Despite their rare occurrence, these alleles often pose a large relative risk for the individual who carries them and are thus of biological interest. To find infrequent variants, Faham needed to resequence large numbers of samples, something current next-generation sequencing platforms have not yet been shown to do at a reasonable cost. DNA resequencing arrays are theoretically much better suited for this purpose but have never been used for the resequencing of large sample sizes.

Faham wanted to know why not and came across two obstacles that prevented the application of arrays to high-throughput resequencing. The first was that upstream target preparation techniques to amplify specific genomic targets had not been multiplexed to the degree that would allow them to be used on thousands of samples simultaneously. The second was that accuracy was too low. To find rare variants with a very low a priori probability, Faham was looking for a false positive rate of 10−5 or lower.

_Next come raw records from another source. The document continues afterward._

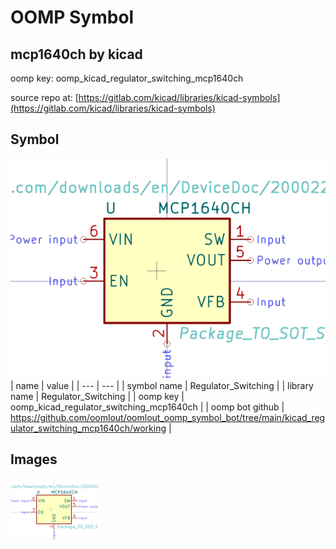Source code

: # OOMP Symbol  
## mcp1640ch  by kicad  
  
oomp key: oomp_kicad_regulator_switching_mcp1640ch  
  
source repo at: [https://gitlab.com/kicad/libraries/kicad-symbols](https://gitlab.com/kicad/libraries/kicad-symbols)  
## Symbol  
  
[![working.png](working_600.png)](working.png)  
| name | value | 
| --- | --- | 
| symbol name | Regulator_Switching | 
| library name | Regulator_Switching | 
| oomp key | oomp_kicad_regulator_switching_mcp1640ch | 
| oomp bot github | https://github.com/oomlout/oomlout_oomp_symbol_bot/tree/main/kicad_regulator_switching_mcp1640ch/working | 
## Images  
  
[![working.png](working_140.png)](working.png)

Together with a research team from Genentech and Ronald Davis from the Stanford Genome Technology Center, Faham, then working at Affymetrix, solved these two problems. First they developed a method for target amplification by capture and ligation (TACL) that allowed them to simultaneously target 10,000 different loci for amplification. They created short probes from genomic DNA, initially by individually amplifying each target by PCR, later by synthesis of the probes on an array. Then they incorporated deoxyuridine into these probes and used them to capture genomic targets from the samples of interest. In the course of purification of the captured probes the deoxyuridine strand was removed again. The researchers showed that TACL provided high reproducibility and specificity in terms of capturing the targeted regions and was effective even at starting sample concentrations as low as 15 nanograms.

“That solved the first problem of target prep,” Faham concludes. “The second was accuracy. To improve accuracy we needed to do allelic enrichment.” To separate the captured targets that contained variants from those that did not, the researchers used mismatch repair detection. They cloned the pooled TACL probes into bacteria and used them to hybridize to probes captured in the previous TACL reaction. The researchers then transformed these hybrids into bacteria. If there was a mismatch, the bacteria would grow in one kind of medium, if there was none, they would grow in another. This left the scientists with homogenous variant and nonvariant pools that they then resequenced on arrays.

Faham and his colleagues targeted 1,500 genes, 5 megabytes of sequence, in each of just under 500 samples and used 24 HapMap samples to determine the false positive rate of 1 in 500,000 base pairs. Of the unique variants they detected, 80% were novel.

The potential of this approach is not only in its different applications—Faham’s main interest is in finding rare genetic variants, whereas his colleagues at Genentech are exploring somatic mutations in cancer—but also in its modular nature. The three key elements, target capture, allele enrichment and resequencing, can be combined or exchanged with more current technology.

It is time to mix and match for genomic population studies.